Re: Lot of data generated in out file

2018-04-15 Thread Ashish Attarde
Thanks Gordon for your reply.

The out file mistry got resolved. Someone accidently, modified the POJO
code on server that I work on to, and had put in println.

Thank you for the information. I am experimenting with windowing to
understand better and fit in my use case.

Thanks
-Ashish

On Sun, Apr 15, 2018 at 10:09 PM, Tzu-Li (Gordon) Tai 
wrote:

> Hi Ashish,
>
> I don't really see why there are outputs in the out file for the program
> you
> provided. Perhaps others could chime in here ..
>
> As for your second question regarding window outputs:
> Yes, subsequent window operators should definitely be doable in Flink.
> This is just a matter of multiple transformations in your pipeline.
> The only restriction right now, is that after a window operation, the
> stream
> is no longer a KeyedStream, so you would need to "re-key" the stream before
> applying the second windowed transformation.
>
> Cheers,
> Gordon
>
>
>
> --
> Sent from: http://apache-flink-user-mailing-list-archive.2336050.
> n4.nabble.com/
>



-- 

Thanks
-Ashish Attarde


Re: Lot of data generated in out file

2018-04-15 Thread Tzu-Li (Gordon) Tai
Hi Ashish,

I don't really see why there are outputs in the out file for the program you
provided. Perhaps others could chime in here ..

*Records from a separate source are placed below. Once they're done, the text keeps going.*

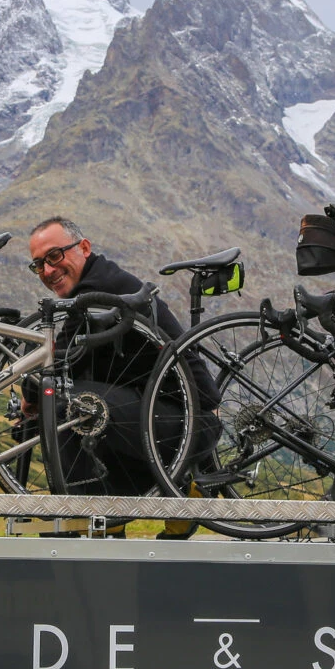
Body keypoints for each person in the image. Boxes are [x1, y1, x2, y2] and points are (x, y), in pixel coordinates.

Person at [27, 217, 220, 537]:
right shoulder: (99, 280)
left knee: (66, 404)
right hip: (163, 420)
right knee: (81, 403)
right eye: (38, 264)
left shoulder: (97, 291)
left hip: (187, 426)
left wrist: (29, 393)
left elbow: (57, 366)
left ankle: (88, 520)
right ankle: (107, 520)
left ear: (84, 248)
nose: (47, 270)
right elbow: (70, 364)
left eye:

As for your second question regarding window outputs:
Yes, subsequent window operators should definitely be doable in Flink.
This is just a matter of multiple transformations in your pipeline.
The only restriction right now, is that after a window operation, the stream
is no longer a KeyedStream, so you would need to "re-key" the stream before
applying the second windowed transformation.

Cheers,
Gordon



--
Sent from: http://apache-flink-user-mailing-list-archive.2336050.n4.nabble.com/


Lot of data generated in out file

2018-04-06 Thread Ashish Attarde
Hi Flink Team,

I am seeing one of the out file for on my task manager is dumping lot of
data.
Not sure, why this is happening. All the data that is getting dumped in out
file is ideally what *parsedInput *stream should be getting.



Here is the flink program that is executing:

env.setStreamTimeCharacteristic(TimeCharacteristic.EventTime);
env.setParallelism(1);

DataStream rawInput = env.addSource(new FlinkKafkaConsumer010<>(
"event-ft",
new SimpleStringSchema(),
kafkaProps).setStartFromLatest());

DataStream input2 = rawInput
.map(new KafkaMsgReads());

DataStream parsedInput = input2
.flatMap(new Splitter())
.assignTimestampsAndWatermarks(new
BoundedOutOfOrdernessTimestampExtractor(Time.seconds(2)) {
@Override
public long
extractTimestamp(EventRec record) {
return
record.getmTimeStamp()/TT_SCALE_FACTOR;
}
}).rebalance().map(new RawInputCounter());

parsedInput
.keyBy("mflowHashLSB","mflowHashMSB")

.window(SlidingEventTimeWindows.of(Time.milliseconds(1000),Time.milliseconds(950)))
.allowedLateness(Time.seconds(1))
.apply(new CRWindow());

parsedInput.writeUsingOutputFormat(new DiscardingOutputFormat<>());

env.execute();


Here is the definition of *CRWindow* class:


public static class CRWindow  implements WindowFunction {

@Override
public void apply(Tuple key, TimeWindow window, Iterable
ftRecords, Collector collector) {
return;
}

}


Also, is there any elaborate documentation of windowing mechanism
available? I am intereseted in using windowing with ability to push
the events from one window to future window. Similar funcationality
exist in storm for pushing an event to subsequent window.


Thanks

-Ashish